Effects of the Ex-Cub Factor
Statistics present a fairly strong case for the ex-Cub factor. Since 1945, 23 teams have reached the World Series with three or more Chicago Cubs players in their roster. Of these, just 3 have gone on to win the series. After the 1981 World Series loss for the Yankees, the San Diego Padres, with three ex-Cubs on their team lost the 1984 World Series to the Detroit Tigers.
In 1990, Berler predicted that Oakland Athletics would lose the 1990 World Series. Sure enough, the Athletics, with Scott Sanderson, Ron Hassey and Dennis Eckersley who were all ex-Cubs lost to the Cincinnati Reds.

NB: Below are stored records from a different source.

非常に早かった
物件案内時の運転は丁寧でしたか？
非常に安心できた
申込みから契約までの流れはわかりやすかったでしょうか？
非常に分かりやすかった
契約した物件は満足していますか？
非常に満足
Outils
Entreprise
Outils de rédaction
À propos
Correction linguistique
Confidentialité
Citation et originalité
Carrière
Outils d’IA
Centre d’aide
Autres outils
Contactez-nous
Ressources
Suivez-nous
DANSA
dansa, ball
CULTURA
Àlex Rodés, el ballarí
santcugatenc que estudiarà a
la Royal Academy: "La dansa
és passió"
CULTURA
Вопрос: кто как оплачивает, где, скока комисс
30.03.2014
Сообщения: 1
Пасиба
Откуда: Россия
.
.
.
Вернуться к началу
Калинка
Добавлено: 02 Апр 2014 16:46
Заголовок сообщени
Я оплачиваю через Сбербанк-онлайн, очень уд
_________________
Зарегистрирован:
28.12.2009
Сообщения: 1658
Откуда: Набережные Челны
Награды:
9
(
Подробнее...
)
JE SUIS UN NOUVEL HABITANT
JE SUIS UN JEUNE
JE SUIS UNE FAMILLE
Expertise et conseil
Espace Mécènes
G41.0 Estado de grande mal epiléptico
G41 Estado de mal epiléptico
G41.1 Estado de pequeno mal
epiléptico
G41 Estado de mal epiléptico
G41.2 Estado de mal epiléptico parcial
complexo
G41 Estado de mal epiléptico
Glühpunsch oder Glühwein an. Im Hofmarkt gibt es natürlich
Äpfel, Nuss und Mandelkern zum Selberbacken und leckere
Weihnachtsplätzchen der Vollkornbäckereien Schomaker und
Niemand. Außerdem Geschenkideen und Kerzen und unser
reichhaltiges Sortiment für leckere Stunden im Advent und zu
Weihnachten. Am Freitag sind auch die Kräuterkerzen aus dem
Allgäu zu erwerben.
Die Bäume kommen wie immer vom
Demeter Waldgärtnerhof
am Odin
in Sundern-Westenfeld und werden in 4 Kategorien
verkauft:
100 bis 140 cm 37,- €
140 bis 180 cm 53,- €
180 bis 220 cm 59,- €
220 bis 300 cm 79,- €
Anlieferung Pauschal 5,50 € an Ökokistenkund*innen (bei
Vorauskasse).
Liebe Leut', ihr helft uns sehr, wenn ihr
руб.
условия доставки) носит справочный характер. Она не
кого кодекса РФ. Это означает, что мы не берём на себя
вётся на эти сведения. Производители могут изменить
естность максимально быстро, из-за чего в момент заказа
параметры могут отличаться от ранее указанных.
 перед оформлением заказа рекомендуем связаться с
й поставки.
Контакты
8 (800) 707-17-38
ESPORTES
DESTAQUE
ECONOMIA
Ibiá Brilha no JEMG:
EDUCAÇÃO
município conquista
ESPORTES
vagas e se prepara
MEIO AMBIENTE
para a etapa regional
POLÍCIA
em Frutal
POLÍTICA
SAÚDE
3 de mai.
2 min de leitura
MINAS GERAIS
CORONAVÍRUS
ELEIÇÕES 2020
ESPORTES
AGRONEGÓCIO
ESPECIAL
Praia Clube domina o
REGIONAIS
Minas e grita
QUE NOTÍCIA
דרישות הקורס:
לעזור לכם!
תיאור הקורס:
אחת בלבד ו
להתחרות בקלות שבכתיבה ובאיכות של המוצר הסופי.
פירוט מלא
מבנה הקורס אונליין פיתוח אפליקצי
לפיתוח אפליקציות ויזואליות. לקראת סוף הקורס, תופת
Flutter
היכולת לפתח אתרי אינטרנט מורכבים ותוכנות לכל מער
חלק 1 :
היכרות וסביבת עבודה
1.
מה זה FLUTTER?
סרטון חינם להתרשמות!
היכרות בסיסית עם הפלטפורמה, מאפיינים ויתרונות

The affliction surfaced again in 2002, with the San Francisco Giants containing three ex-Cubs losing to the Los Angeles Angels. In 2004, the St. Louis Cardinals, who had three ex-Cubs lost to the Boston Red Sox who also had some level of Cubness with two former Cubs. In 2009, a year after they had seemingly overcome the ex-Cub factor, the Phillies with the same three ex-Cubs from 2008 were haunted again as they lost to the New York Yankees who had two of their own.
In an emphatic endorsement of the ex-Cub effect hypothesis, Jim Brosman, a pitcher for the Cubs in the 50s said, “You have to have a certain dullness of mind and spirit to play here.” He claims to have gone through psychoanalysis to cure his Cubness. First baseman Pete la Cock, who left the Cubs in 1981calimed that playing for the Cubs feels like “…playing with heavy shoes on.” He claims to have been “de-Cubbed” in order to return to his usual self. The effect however according to Berler and Royko has no cure.
There are a few exceptions to the ex-Cub factor hypothesis but all of them have come after the turn of the 21st century. The 2001 Arizona Diamondbacks were the first team to break the apparent curse when they beat the New York Yankees. The Diamondbacks had four ex-Cubs; Mark Grace, Miguel Batista, Luis Gonzales and Mike Morgan. The 2008 Phillies beat the Tampa Bay Rays in the World Series despite having three ex-Cubs represent them.
The St. Louis Cardinals, with three ex-Cubs beat the Texas Rangers in the 2011 World Series, the latest instance where the curse has been contradicted. Another possible exception was the 1960 Pittsburg Pirates, but this is not officially counted because Dick Groat never represented the Cubs in any game.